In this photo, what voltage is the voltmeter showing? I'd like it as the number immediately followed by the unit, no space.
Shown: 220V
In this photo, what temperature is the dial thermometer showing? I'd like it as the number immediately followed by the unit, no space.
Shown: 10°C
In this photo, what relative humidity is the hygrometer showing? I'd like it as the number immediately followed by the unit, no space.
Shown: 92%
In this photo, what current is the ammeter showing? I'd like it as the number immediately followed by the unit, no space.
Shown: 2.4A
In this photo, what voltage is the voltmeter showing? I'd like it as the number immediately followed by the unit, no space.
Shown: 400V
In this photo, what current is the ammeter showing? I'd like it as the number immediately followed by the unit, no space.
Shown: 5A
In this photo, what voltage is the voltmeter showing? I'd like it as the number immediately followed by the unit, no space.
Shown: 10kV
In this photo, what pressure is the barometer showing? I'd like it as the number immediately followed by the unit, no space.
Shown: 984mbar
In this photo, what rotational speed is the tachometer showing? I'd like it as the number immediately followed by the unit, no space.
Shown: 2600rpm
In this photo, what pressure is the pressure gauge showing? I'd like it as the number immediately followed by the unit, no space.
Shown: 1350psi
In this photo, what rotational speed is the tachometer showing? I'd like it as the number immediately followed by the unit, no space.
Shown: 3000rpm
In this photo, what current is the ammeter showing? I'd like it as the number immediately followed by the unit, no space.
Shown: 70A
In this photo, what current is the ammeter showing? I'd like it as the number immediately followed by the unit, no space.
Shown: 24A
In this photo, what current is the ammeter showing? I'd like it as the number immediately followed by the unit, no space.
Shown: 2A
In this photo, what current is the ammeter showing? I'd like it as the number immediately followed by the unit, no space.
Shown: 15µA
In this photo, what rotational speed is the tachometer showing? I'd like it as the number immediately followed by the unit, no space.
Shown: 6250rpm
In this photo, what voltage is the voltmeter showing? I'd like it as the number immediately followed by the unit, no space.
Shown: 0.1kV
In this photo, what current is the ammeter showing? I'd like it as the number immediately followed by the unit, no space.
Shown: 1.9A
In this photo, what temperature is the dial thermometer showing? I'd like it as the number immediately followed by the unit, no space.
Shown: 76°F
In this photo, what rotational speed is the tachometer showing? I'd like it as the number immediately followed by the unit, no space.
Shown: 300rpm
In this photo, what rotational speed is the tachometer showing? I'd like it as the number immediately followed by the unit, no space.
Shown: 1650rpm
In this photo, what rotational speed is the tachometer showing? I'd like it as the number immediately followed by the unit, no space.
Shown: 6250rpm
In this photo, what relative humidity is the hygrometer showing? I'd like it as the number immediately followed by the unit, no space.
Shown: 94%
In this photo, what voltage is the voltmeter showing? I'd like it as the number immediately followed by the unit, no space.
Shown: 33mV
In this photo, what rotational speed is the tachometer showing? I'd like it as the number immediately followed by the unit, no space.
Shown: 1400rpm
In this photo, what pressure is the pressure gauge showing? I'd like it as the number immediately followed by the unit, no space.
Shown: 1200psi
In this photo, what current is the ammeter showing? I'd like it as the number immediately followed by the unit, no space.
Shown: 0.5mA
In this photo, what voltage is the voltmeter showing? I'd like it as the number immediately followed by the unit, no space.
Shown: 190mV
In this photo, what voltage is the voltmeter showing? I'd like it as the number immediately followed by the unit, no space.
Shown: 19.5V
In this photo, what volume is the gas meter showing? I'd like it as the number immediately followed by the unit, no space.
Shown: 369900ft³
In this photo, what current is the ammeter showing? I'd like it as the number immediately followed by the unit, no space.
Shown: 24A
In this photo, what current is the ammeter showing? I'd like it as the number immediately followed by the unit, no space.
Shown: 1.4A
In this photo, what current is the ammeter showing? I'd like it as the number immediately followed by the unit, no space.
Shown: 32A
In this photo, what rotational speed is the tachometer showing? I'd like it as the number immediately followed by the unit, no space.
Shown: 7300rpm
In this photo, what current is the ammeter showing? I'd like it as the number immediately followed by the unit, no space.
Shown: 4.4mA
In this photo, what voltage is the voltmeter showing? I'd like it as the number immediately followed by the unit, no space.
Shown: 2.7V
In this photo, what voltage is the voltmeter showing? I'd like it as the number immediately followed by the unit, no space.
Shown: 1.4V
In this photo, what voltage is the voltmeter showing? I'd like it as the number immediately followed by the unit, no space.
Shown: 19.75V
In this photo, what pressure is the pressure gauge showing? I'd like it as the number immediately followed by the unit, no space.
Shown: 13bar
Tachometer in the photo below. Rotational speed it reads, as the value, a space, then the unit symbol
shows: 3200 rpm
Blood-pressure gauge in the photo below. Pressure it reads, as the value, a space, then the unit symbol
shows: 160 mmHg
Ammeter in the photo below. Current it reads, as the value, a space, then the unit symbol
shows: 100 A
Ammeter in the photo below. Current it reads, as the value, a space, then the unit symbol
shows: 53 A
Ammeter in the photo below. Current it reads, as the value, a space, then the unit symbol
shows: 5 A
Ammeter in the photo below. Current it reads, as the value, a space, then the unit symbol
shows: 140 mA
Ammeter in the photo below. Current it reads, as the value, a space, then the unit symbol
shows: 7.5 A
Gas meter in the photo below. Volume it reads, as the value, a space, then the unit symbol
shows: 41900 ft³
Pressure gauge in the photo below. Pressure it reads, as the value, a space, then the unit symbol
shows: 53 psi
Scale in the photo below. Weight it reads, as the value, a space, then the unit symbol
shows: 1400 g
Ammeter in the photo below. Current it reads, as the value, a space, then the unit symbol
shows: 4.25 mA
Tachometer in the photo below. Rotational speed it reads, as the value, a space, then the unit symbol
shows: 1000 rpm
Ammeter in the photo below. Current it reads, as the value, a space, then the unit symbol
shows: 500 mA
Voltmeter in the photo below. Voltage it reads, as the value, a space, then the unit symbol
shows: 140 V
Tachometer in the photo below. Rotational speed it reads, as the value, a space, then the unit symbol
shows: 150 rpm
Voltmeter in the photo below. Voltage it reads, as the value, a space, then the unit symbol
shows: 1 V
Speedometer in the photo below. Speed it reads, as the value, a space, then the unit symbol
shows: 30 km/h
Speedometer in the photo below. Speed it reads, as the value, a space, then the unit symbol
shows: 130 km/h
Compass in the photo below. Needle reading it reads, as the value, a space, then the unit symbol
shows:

_Problem to solve_: Replace "unit symbol" with "unit abbreviation" throughout the rows above and reproduce them with no other change.

_Completed task_:
In this photo, what voltage is the voltmeter showing? I'd like it as the number immediately followed by the unit, no space.
Shown: 220V
In this photo, what temperature is the dial thermometer showing? I'd like it as the number immediately followed by the unit, no space.
Shown: 10°C
In this photo, what relative humidity is the hygrometer showing? I'd like it as the number immediately followed by the unit, no space.
Shown: 92%
In this photo, what current is the ammeter showing? I'd like it as the number immediately followed by the unit, no space.
Shown: 2.4A
In this photo, what voltage is the voltmeter showing? I'd like it as the number immediately followed by the unit, no space.
Shown: 400V
In this photo, what current is the ammeter showing? I'd like it as the number immediately followed by the unit, no space.
Shown: 5A
In this photo, what voltage is the voltmeter showing? I'd like it as the number immediately followed by the unit, no space.
Shown: 10kV
In this photo, what pressure is the barometer showing? I'd like it as the number immediately followed by the unit, no space.
Shown: 984mbar
In this photo, what rotational speed is the tachometer showing? I'd like it as the number immediately followed by the unit, no space.
Shown: 2600rpm
In this photo, what pressure is the pressure gauge showing? I'd like it as the number immediately followed by the unit, no space.
Shown: 1350psi
In this photo, what rotational speed is the tachometer showing? I'd like it as the number immediately followed by the unit, no space.
Shown: 3000rpm
In this photo, what current is the ammeter showing? I'd like it as the number immediately followed by the unit, no space.
Shown: 70A
In this photo, what current is the ammeter showing? I'd like it as the number immediately followed by the unit, no space.
Shown: 24A
In this photo, what current is the ammeter showing? I'd like it as the number immediately followed by the unit, no space.
Shown: 2A
In this photo, what current is the ammeter showing? I'd like it as the number immediately followed by the unit, no space.
Shown: 15µA
In this photo, what rotational speed is the tachometer showing? I'd like it as the number immediately followed by the unit, no space.
Shown: 6250rpm
In this photo, what voltage is the voltmeter showing? I'd like it as the number immediately followed by the unit, no space.
Shown: 0.1kV
In this photo, what current is the ammeter showing? I'd like it as the number immediately followed by the unit, no space.
Shown: 1.9A
In this photo, what temperature is the dial thermometer showing? I'd like it as the number immediately followed by the unit, no space.
Shown: 76°F
In this photo, what rotational speed is the tachometer showing? I'd like it as the number immediately followed by the unit, no space.
Shown: 300rpm
In this photo, what rotational speed is the tachometer showing? I'd like it as the number immediately followed by the unit, no space.
Shown: 1650rpm
In this photo, what rotational speed is the tachometer showing? I'd like it as the number immediately followed by the unit, no space.
Shown: 6250rpm
In this photo, what relative humidity is the hygrometer showing? I'd like it as the number immediately followed by the unit, no space.
Shown: 94%
In this photo, what voltage is the voltmeter showing? I'd like it as the number immediately followed by the unit, no space.
Shown: 33mV
In this photo, what rotational speed is the tachometer showing? I'd like it as the number immediately followed by the unit, no space.
Shown: 1400rpm
In this photo, what pressure is the pressure gauge showing? I'd like it as the number immediately followed by the unit, no space.
Shown: 1200psi
In this photo, what current is the ammeter showing? I'd like it as the number immediately followed by the unit, no space.
Shown: 0.5mA
In this photo, what voltage is the voltmeter showing? I'd like it as the number immediately followed by the unit, no space.
Shown: 190mV
In this photo, what voltage is the voltmeter showing? I'd like it as the number immediately followed by the unit, no space.
Shown: 19.5V
In this photo, what volume is the gas meter showing? I'd like it as the number immediately followed by the unit, no space.
Shown: 369900ft³
In this photo, what current is the ammeter showing? I'd like it as the number immediately followed by the unit, no space.
Shown: 24A
In this photo, what current is the ammeter showing? I'd like it as the number immediately followed by the unit, no space.
Shown: 1.4A
In this photo, what current is the ammeter showing? I'd like it as the number immediately followed by the unit, no space.
Shown: 32A
In this photo, what rotational speed is the tachometer showing? I'd like it as the number immediately followed by the unit, no space.
Shown: 7300rpm
In this photo, what current is the ammeter showing? I'd like it as the number immediately followed by the unit, no space.
Shown: 4.4mA
In this photo, what voltage is the voltmeter showing? I'd like it as the number immediately followed by the unit, no space.
Shown: 2.7V
In this photo, what voltage is the voltmeter showing? I'd like it as the number immediately followed by the unit, no space.
Shown: 1.4V
In this photo, what voltage is the voltmeter showing? I'd like it as the number immediately followed by the unit, no space.
Shown: 19.75V
In this photo, what pressure is the pressure gauge showing? I'd like it as the number immediately followed by the unit, no space.
Shown: 13bar
Tachometer in the photo below. Rotational speed it reads, as the value, a space, then the unit abbreviation
shows: 3200 rpm
Blood-pressure gauge in the photo below. Pressure it reads, as the value, a space, then the unit abbreviation
shows: 160 mmHg
Ammeter in the photo below. Current it reads, as the value, a space, then the unit abbreviation
shows: 100 A
Ammeter in the photo below. Current it reads, as the value, a space, then the unit abbreviation
shows: 53 A
Ammeter in the photo below. Current it reads, as the value, a space, then the unit abbreviation
shows: 5 A
Ammeter in the photo below. Current it reads, as the value, a space, then the unit abbreviation
shows: 140 mA
Ammeter in the photo below. Current it reads, as the value, a space, then the unit abbreviation
shows: 7.5 A
Gas meter in the photo below. Volume it reads, as the value, a space, then the unit abbreviation
shows: 41900 ft³
Pressure gauge in the photo below. Pressure it reads, as the value, a space, then the unit abbreviation
shows: 53 psi
Scale in the photo below. Weight it reads, as the value, a space, then the unit abbreviation
shows: 1400 g
Ammeter in the photo below. Current it reads, as the value, a space, then the unit abbreviation
shows: 4.25 mA
Tachometer in the photo below. Rotational speed it reads, as the value, a space, then the unit abbreviation
shows: 1000 rpm
Ammeter in the photo below. Current it reads, as the value, a space, then the unit abbreviation
shows: 500 mA
Voltmeter in the photo below. Voltage it reads, as the value, a space, then the unit abbreviation
shows: 140 V
Tachometer in the photo below. Rotational speed it reads, as the value, a space, then the unit abbreviation
shows: 150 rpm
Voltmeter in the photo below. Voltage it reads, as the value, a space, then the unit abbreviation
shows: 1 V
Speedometer in the photo below. Speed it reads, as the value, a space, then the unit abbreviation
shows: 30 km/h
Speedometer in the photo below. Speed it reads, as the value, a space, then the unit abbreviation
shows: 130 km/h
Compass in the photo below. Needle reading it reads, as the value, a space, then the unit abbreviation
shows:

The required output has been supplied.